Five Bruce Springsteen covers that are better than the originals

When it comes to putting what is appealing about an artist into words, there is background, a plethora of information, and a rich understanding of their cultural impact that are needed to highlight their significance properly. With Bruce Springsteen, while all this information is available, showing his panache as a musician isn’t necessary. All you need to understand the impact of Springsteen is time with his music; the rest will speak for itself.

Bruce Springsteen and the E-Street Band have a hold over sound that few artists could replicate. Their live shows are famed as their love for what they do is present in every single second, and the quality with which they perform is inspired. There is enough of a reputation surrounding them that, despite Springsteen touring repeatedly, he still can sell out stadiums worldwide in minutes.

This connection with music and his ability to play it perfectly means that Springsteen is a master of the cover. Whether he is playing a song on a whim or likes something so much he decides to dedicate studio time to it, Springsteen can perform whatever cover he sets his mind to perfectly. The result is a plethora of instances where Springsteen embodies another artist and puts his own spin on their music.

So, what are some of ‘The Boss’ best covers? There are plenty to choose from, but this list will select five of the best in what is a celebration of Springsteen, the artists he admires and music as a whole.

Bruce Springsteen’s five best covers:
‘My Rides Here’ – Warren Zevon
Described by Springsteen as “one of the great American songwriters,” in the introduction to this cover, Bruce’s interpretation of Warren Zevon’s ‘My Rides Here,’ is a beautiful tribute. This is the titular track from Zevon’s 2002 album, and it pays a gorgeous homage to his songwriting ability.

The harmonica that plays throughout and Springsteen’s vocals give the song a gritty undertone. For a track that doesn’t change in tone throughout, the listener is continuously engaged by The Boss’s vocal ability as he sings Zevon’s excellent narrative-driven lyrics.

‘Chimes of Freedom’ – Bob Dylan
Like so many artists, Springsteen has massive admiration for Bob Dylan. Dylan’s influence on ‘The Boss’ can be heard throughout his music. Springsteen can discuss the world around him and talk about real people in a way that holds a mirror up to his surroundings, making the world around him accessible through sound alone. Dylan championed this writing style, too, so it is to be expected that Springsteen would cover him.

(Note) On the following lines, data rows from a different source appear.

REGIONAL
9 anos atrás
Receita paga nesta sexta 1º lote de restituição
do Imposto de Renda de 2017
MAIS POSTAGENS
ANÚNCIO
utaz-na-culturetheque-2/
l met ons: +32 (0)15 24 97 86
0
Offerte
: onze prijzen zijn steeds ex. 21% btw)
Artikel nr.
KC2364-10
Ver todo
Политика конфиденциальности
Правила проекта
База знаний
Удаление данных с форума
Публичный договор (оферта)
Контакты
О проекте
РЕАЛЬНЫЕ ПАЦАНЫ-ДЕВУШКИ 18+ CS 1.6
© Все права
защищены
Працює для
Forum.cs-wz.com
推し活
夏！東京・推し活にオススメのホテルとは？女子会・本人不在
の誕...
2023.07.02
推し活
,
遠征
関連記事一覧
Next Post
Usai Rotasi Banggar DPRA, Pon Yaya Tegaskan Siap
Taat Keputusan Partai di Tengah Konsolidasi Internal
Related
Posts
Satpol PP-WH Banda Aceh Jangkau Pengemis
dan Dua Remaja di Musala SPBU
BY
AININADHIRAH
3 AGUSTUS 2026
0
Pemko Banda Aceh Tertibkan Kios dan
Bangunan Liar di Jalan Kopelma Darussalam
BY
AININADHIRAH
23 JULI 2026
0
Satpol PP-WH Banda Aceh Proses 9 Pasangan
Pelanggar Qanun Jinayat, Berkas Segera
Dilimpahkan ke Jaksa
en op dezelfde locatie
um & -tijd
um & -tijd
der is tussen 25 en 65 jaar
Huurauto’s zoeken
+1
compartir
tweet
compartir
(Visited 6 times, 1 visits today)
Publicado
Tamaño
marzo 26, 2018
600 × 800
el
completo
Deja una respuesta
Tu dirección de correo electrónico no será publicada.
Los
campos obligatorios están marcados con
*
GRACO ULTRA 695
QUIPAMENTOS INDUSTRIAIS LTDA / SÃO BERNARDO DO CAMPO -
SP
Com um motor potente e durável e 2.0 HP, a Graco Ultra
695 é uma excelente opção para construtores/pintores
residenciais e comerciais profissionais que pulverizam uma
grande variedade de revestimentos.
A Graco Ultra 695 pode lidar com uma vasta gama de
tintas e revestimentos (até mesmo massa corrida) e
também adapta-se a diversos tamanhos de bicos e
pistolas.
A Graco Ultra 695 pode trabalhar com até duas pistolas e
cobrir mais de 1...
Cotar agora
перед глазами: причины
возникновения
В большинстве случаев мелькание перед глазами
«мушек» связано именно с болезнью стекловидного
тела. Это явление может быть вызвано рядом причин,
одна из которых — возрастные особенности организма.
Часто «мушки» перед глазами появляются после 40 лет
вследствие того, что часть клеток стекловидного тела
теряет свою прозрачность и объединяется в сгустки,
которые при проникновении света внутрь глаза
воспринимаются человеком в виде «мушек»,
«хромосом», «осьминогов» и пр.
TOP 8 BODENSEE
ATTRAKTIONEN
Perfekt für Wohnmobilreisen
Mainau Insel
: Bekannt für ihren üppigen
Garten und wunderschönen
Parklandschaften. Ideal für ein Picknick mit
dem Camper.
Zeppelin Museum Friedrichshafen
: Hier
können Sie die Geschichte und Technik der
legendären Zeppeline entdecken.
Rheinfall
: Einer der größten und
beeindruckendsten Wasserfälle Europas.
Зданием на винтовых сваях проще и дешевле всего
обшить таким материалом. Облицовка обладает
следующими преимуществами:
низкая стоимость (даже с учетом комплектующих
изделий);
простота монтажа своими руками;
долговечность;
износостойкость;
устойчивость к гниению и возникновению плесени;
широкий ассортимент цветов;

When performing in Stockholm, Springsteen referred to the United Nations and the 40th anniversary of the Declaration of Human Rights signing. He praised the document and announced he would go on tour with Amnesty in honour of the anniversary. The singer then dedicated his cover of Dylan’s ‘Chimes of Freedom’ to Amnesty and supporting human rights. His version of the song was uplifting and musically layered throughout. It’s a genuinely astonishing rendition of a beautiful song with mountains of heart buried at the centre of it.

‘War’ – Edwin Starr
During a gig at the LA Coliseum, Bruce Springsteen surprised the audience with a performance of Edwin Starr’s ‘War.’ In the introduction, he spoke about war being on TV every night in the 1960s and dedicated the track to all the young people in the audience, reminiscing on his friends of a similar age who had to go and fight. He encourages young people to think for themselves and stand against corruption and evil.

Starr’s original version of the song is packed full of soul, so all Springsteen does with his cover is mimic it with his American rock-sounding guitars. The result is a perfect protest song that is as infectious as the original. Combine the sound with the introduction; the whole thing is a very moving listen, filled with pain and anger.

‘Jersey Girl’ – Tom Waits
For many people, this track has become so synonymous with Springsteen that many fans would think he wrote it himself, but Tom Waits initially penned it. ‘The Boss’ can perform this track beautifully, though, as the slow and soulful start is difficult not to fall in love with. Once you’re engaged, the song builds from there in a gorgeous rendition of a classic.

Whenever Springsteen played in his home state, it became a tradition for him to get out the Waits original, and on the recordings of the track, you can hear just how much it means to the crowd as he sings along. The song is romantic in its arrangement, and though the lyrics are about a girl, Springsteen serenades his home city with every word. It’s truly majestic.

‘Quarter to Three’ – U.S. Bonds
A lot of the time, people will cover songs to pay tribute to friends (as we saw with Springsteen’s cover of Zevon). Other times, covers are done for the audience (as with ‘Jersey Girl’), and finally, they are done because the artists love the music. With ‘Quarter to Three,’ it’s the latter.

Springsteen has always been a big fan of soul and R&B music since the ‘60s; subsequently, that music has held a large part of his heart, meaning he is always happy to bring it out. He does so with ‘Quarter to Three,’ a song originally written by U.S. Bonds, whom Springsteen greatly admired. With this cover, you can hear someone who loves music play some of the first music he grew fond of. It’s a treat to listen to, and knowing how much fun the band are having playing it only adds to the experience.